== YOUR ASSIGNMENT ==
Please continue the article about Ron Dahl's mental health strategy at his restoration company, starting after its last sentence.
** Opening TEXT UNDER STUDY block **
How personal tragedy shaped company's mental health strategy

Friend and co-worker's suicide has driven construction firm's commitment to safety, says owner

How personal tragedy shaped company's mental health strategy

“Everybody has to have a safe place,” says Ron Dahl. “Hopefully it’s at home, but sometimes it’s not. Work is the next place that you spend the most time in your life, so I wanted all the workers to have a safe place.”

Worker wellbeing is such a big deal today, he says, and Dahl has a personal commitment to mental safety.

“I had a friend and co-worker who died by suicide,” says Dahl. “This has been my drive for everything I do regarding mental health.

“I employ a lot of young people, and that has its own challenges. They also have their own challenges in today's world,” he says. “When I started with the safety program, one of the first elements we were dealing with was worker wellbeing and we chose to dive into mental health safety."

Dahl is the owner of the property and damage restoration company First General Muskoka. The company was recently announced as the Silver Winner of the WSIB’s Small Business Health and Safety Leadership Awards.
** Closing TEXT UNDER STUDY block **
** Opening INFORMATION PROVIDED block **
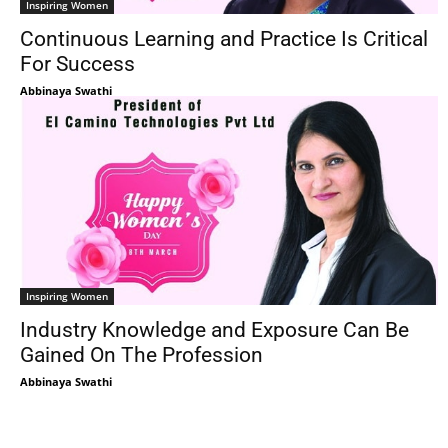
Inspiring Women
Continuous Learning and Practice Is Critical
For Success
Abbinaya Swathi
Inspiring Women
Industry Knowledge and Exposure Can Be
Gained On The Profession
Abbinaya Swathi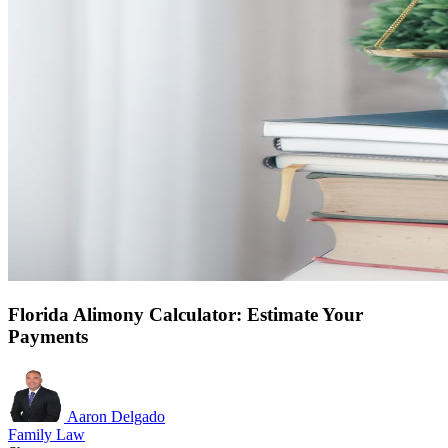
Florida Alimony Calculator: Estimate Your
Payments
Aaron Delgado
Family Law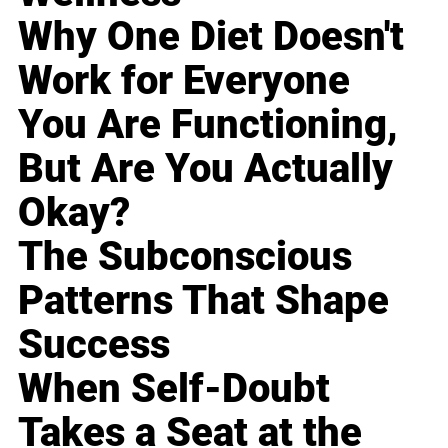
Why One Diet Doesn't
Work for Everyone
You Are Functioning,
But Are You Actually
Okay?
The Subconscious
Patterns That Shape
Success
When Self-Doubt
Takes a Seat at the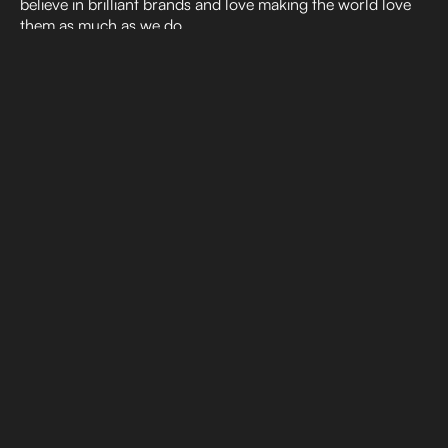
believe in brilliant brands and love making the world love
them as much as we do.
Consumer Insights: How AI Can
Support Human-Led Strategy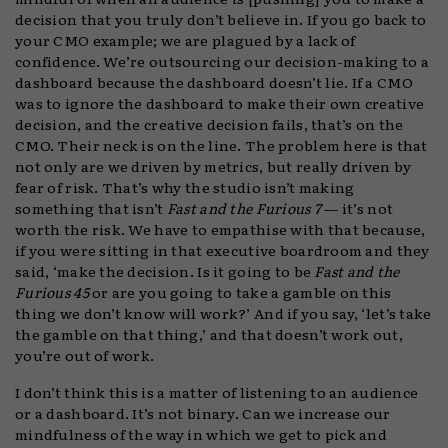
decision that you truly don’t believe in. If you go back to
your CMO example; we are plagued by a lack of
confidence. We’re outsourcing our decision-making to a
dashboard because the dashboard doesn’t lie. If a CMO
was to ignore the dashboard to make their own creative
decision, and the creative decision fails, that’s on the
CMO. Their neck is on the line. The problem here is that
not only are we driven by metrics, but really driven by
fear of risk. That’s why the studio isn’t making
something that isn’t
Fast and the Furious 7
— it’s not
worth the risk. We have to empathise with that because,
if you were sitting in that executive boardroom and they
said, ‘make the decision. Is it going to be
Fast and the
Furious 45
or are you going to take a gamble on this
thing we don’t know will work?’ And if you say, ‘let’s take
the gamble on that thing,’ and that doesn’t work out,
you’re out of work.
I don’t think this is a matter of listening to an audience
or a dashboard. It’s not binary. Can we increase our
mindfulness of the way in which we get to pick and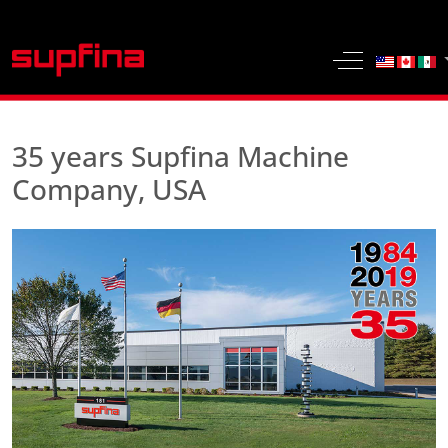
Select yo
Off-Canvas 
35 years Supfina Machine
Company, USA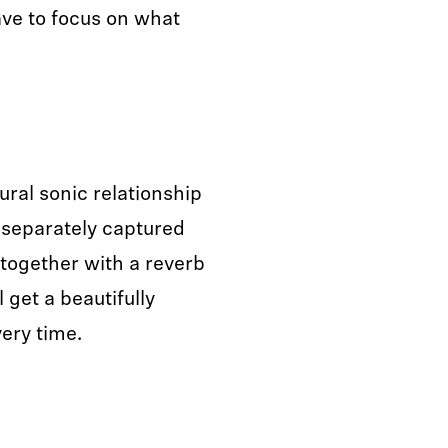
ve to focus on what
ral sonic relationship
 separately captured
 together with a reverb
 get a beautifully
ery time.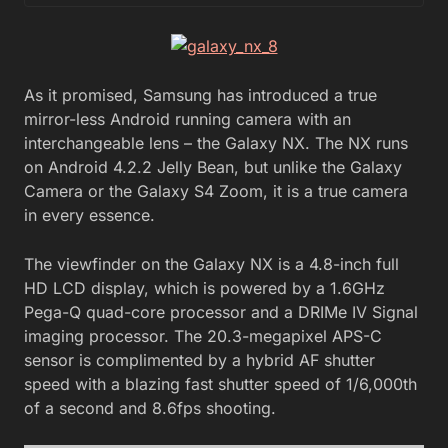
As it promised, Samsung has introduced a true
mirror-less Android running camera with an
interchangeable lens – the Galaxy NX. The NX runs
on Android 4.2.2 Jelly Bean, but unlike the Galaxy
Camera or the Galaxy S4 Zoom, it is a true camera
in every essence.
The viewfinder on the Galaxy NX is a 4.8-inch full
HD LCD display, which is powered by a 1.6GHz
Pega-Q quad-core processor and a DRIMe IV Signal
imaging processor. The 20.3-megapixel APS-C
sensor is complimented by a hybrid AF shutter
speed with a blazing fast shutter speed of 1/6,000th
of a second and 8.6fps shooting.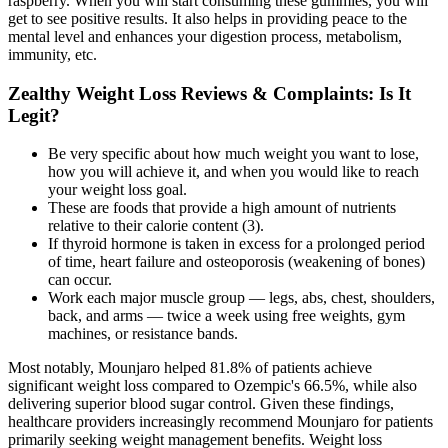
raspberry. When you will start consuming these gummies, you will
get to see positive results. It also helps in providing peace to the
mental level and enhances your digestion process, metabolism,
immunity, etc.
Zealthy Weight Loss Reviews & Complaints: Is It
Legit?
Be very specific about how much weight you want to lose,
how you will achieve it, and when you would like to reach
your weight loss goal.
These are foods that provide a high amount of nutrients
relative to their calorie content (3).
If thyroid hormone is taken in excess for a prolonged period
of time, heart failure and osteoporosis (weakening of bones)
can occur.
Work each major muscle group — legs, abs, chest, shoulders,
back, and arms — twice a week using free weights, gym
machines, or resistance bands.
Most notably, Mounjaro helped 81.8% of patients achieve
significant weight loss compared to Ozempic's 66.5%, while also
delivering superior blood sugar control. Given these findings,
healthcare providers increasingly recommend Mounjaro for patients
primarily seeking weight management benefits. Weight loss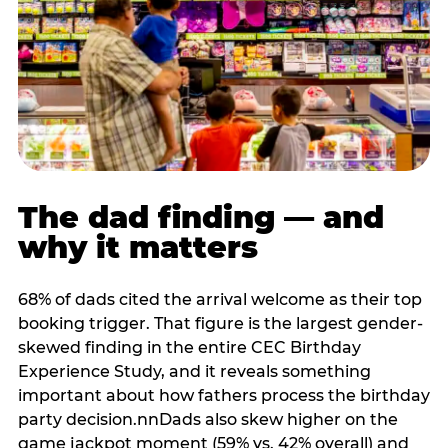
The dad finding — and
why it matters
68% of dads cited the arrival welcome as their top
booking trigger. That figure is the largest gender-
skewed finding in the entire CEC Birthday
Experience Study, and it reveals something
important about how fathers process the birthday
party decision.nnDads also skew higher on the
game jackpot moment (59% vs. 42% overall) and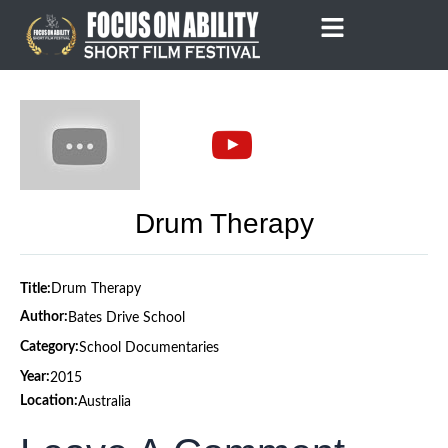
Skip
to
content
Drum Therapy
Title:
Drum Therapy
Author:
Bates Drive School
Category:
School Documentaries
Year:
2015
Location:
Australia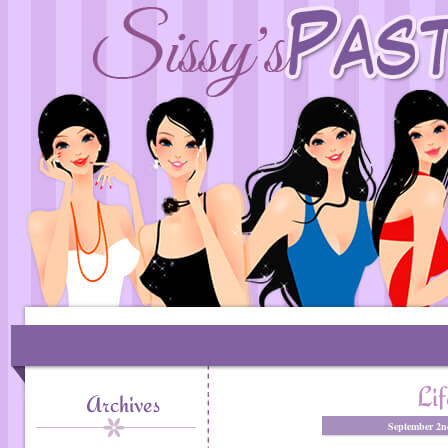
Lif
Archives
September 2n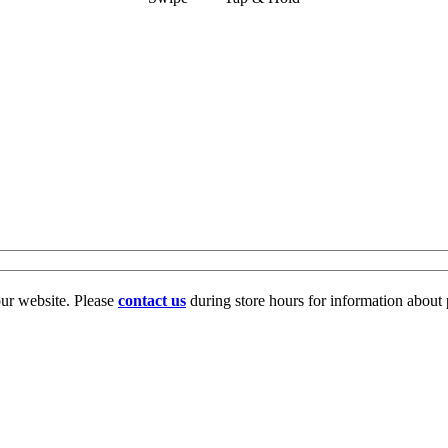
our website. Please
contact us
during store hours for information about 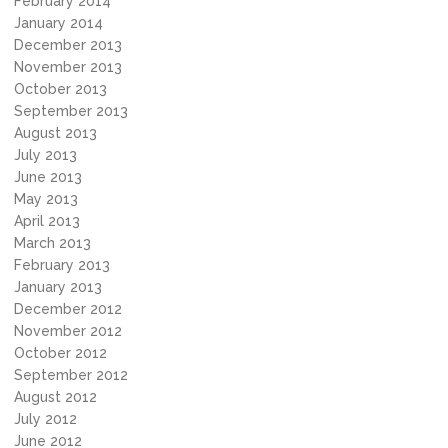
February 2014
January 2014
December 2013
November 2013
October 2013
September 2013
August 2013
July 2013
June 2013
May 2013
April 2013
March 2013
February 2013
January 2013
December 2012
November 2012
October 2012
September 2012
August 2012
July 2012
June 2012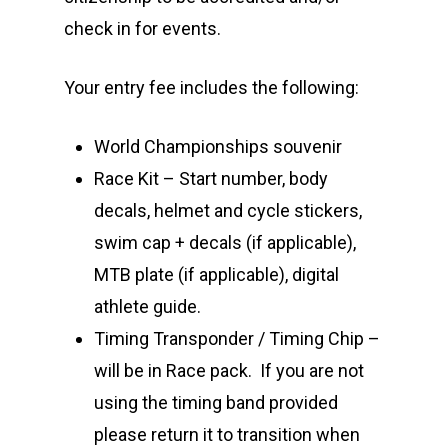
check in for events.
Your entry fee includes the following:
World Championships souvenir
Race Kit – Start number, body
decals, helmet and cycle stickers,
swim cap + decals (if applicable),
MTB plate (if applicable), digital
athlete guide.
Timing Transponder / Timing Chip –
will be in Race pack. If you are not
using the timing band provided
please return it to transition when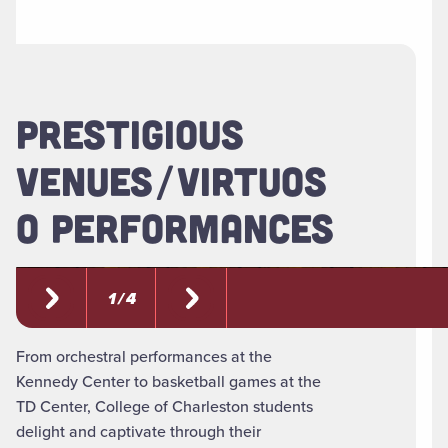
PRESTIGIOUS
VENUES/VIRTUOS
O PERFORMANCES
1 / 4
From orchestral performances at the
Kennedy Center to basketball games at the
TD Center, College of Charleston students
delight and captivate through their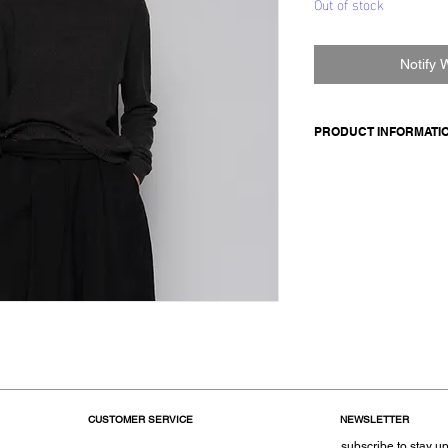
Out of stock
Notify 
PRODUCT INFORMATI
Made in Italy
Composition: 95 cash
Size OS
CUSTOMER SERVICE
NEWSLETTER
subscribe to stay up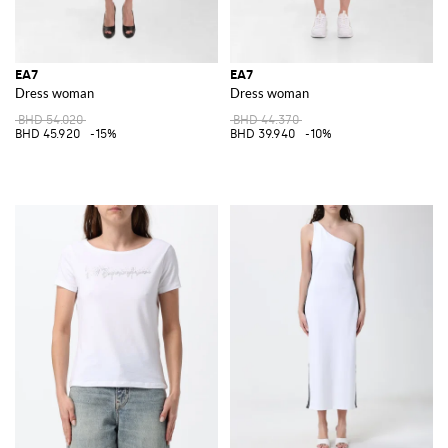
EA7
EA7
Dress woman
Dress woman
BHD 54.020
BHD 44.370
BHD 45.920
-15%
BHD 39.940
-10%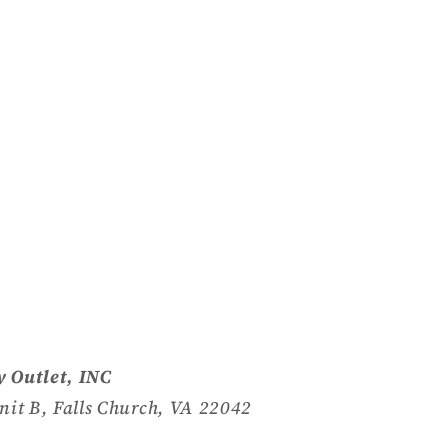
 Outlet, INC
nit B, Falls Church, VA 22042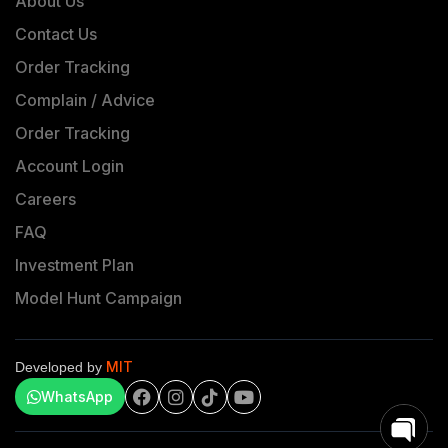
About Us
Contact Us
Order Tracking
Complain / Advice
Order Tracking
Account Login
Careers
FAQ
Investment Plan
Model Hunt Campaign
MIT
Developed by
WhatsApp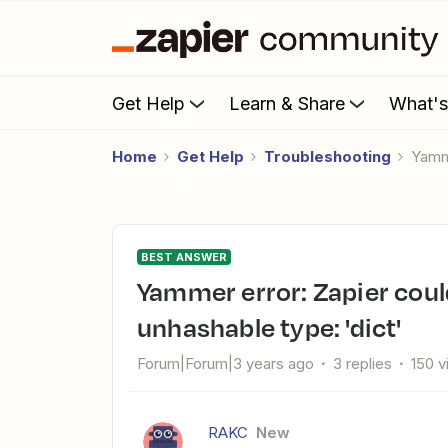
Get Help
Learn & Share
What'
Home
Get Help
Troubleshooting
Yamm
BEST ANSWER
Yammer error: Zapier could not connect to your account,
unhashable type: 'dict'
Forum|Forum|3 years ago
3 replies
150 
RAKC
New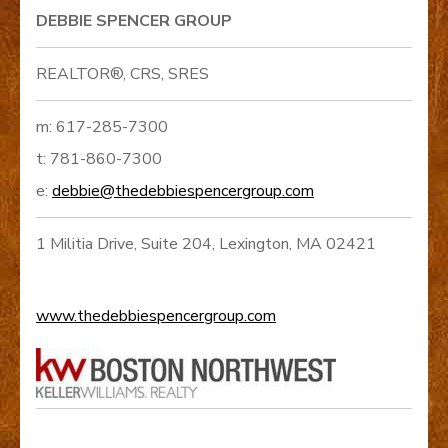
DEBBIE SPENCER GROUP
REALTOR®, CRS, SRES
m: 617-285-7300
t: 781-860-7300
e:
debbie@thedebbiespencergroup.com
1 Militia Drive, Suite 204, Lexington, MA 02421
www.thedebbiespencergroup.com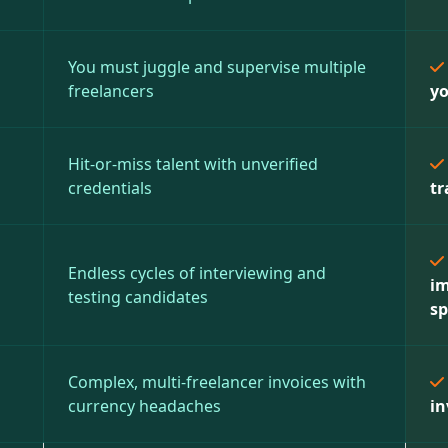
You must juggle and supervise multiple
freelancers
yo
Hit-or-miss talent with unverified
credentials
tr
Endless cycles of interviewing and
im
testing candidates
sp
Complex, multi-freelancer invoices with
currency headaches
in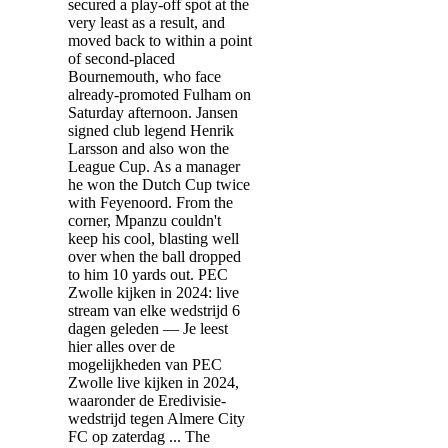
secured a play-off spot at the
very least as a result, and
moved back to within a point
of second-placed
Bournemouth, who face
already-promoted Fulham on
Saturday afternoon. Jansen
signed club legend Henrik
Larsson and also won the
League Cup. As a manager
he won the Dutch Cup twice
with Feyenoord. From the
corner, Mpanzu couldn't
keep his cool, blasting well
over when the ball dropped
to him 10 yards out. PEC
Zwolle kijken in 2024: live
stream van elke wedstrijd 6
dagen geleden — Je leest
hier alles over de
mogelijkheden van PEC
Zwolle live kijken in 2024,
waaronder de Eredivisie-
wedstrijd tegen Almere City
FC op zaterdag ... The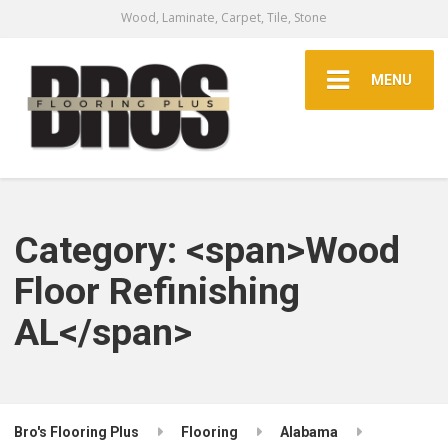
Wood, Laminate, Carpet, Tile, Stone
MENU
Category: <span>Wood
Floor Refinishing
AL</span>
Bro's Flooring Plus
Flooring
Alabama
** Closing INFORMATION PROVIDED block **
== RESULT ==
The virtual Celebration of Health and Safety took place last week, during which the winners were awarded prize money. Dahl chose to reinvest his in his company’s health and safety programs.

Tough environment

Construction is very much a performance-based industry – and one that is still largely male-dominated. For those already struggling, the environment may exacerbate issues such as anxiety or depression.

The environment is historically tough says Dahl, but it can’t be that way anymore:

“You just can’t treat people that way anymore. You can’t criticize people and tell them they did a terrible job, even if that’s the truth, because it affects people. There needs to be a positive message come out of every interaction.”

First General Muskoka is an equal opportunity employer and Dahl believes he can see a shift in the way employers are treating their employees.

Virtuous circle

Dahl says that at his company, worker wellbeing is built into the company’s DNA:

“We just care about people every day and ask them how their day is going. I have an open-door policy and if you have a problem, you can come and talk to me or anyone else in the company that you’re comfortable speaking with.”

If an employee is struggling, Dahl says that they try to accommodate their workday, “we can either help you get to the finish line that day, or we can modify your day to help reduce stress or anxiety.”

“Workplace safety is generally nine to five,” says Dahl. “Throughout the workday safety officers try to ensure that employees are not getting injured, and get home safely at the end of the day.”

“Well, it doesn’t work that way with mental health; mental health is a 24/7 gig,” he says.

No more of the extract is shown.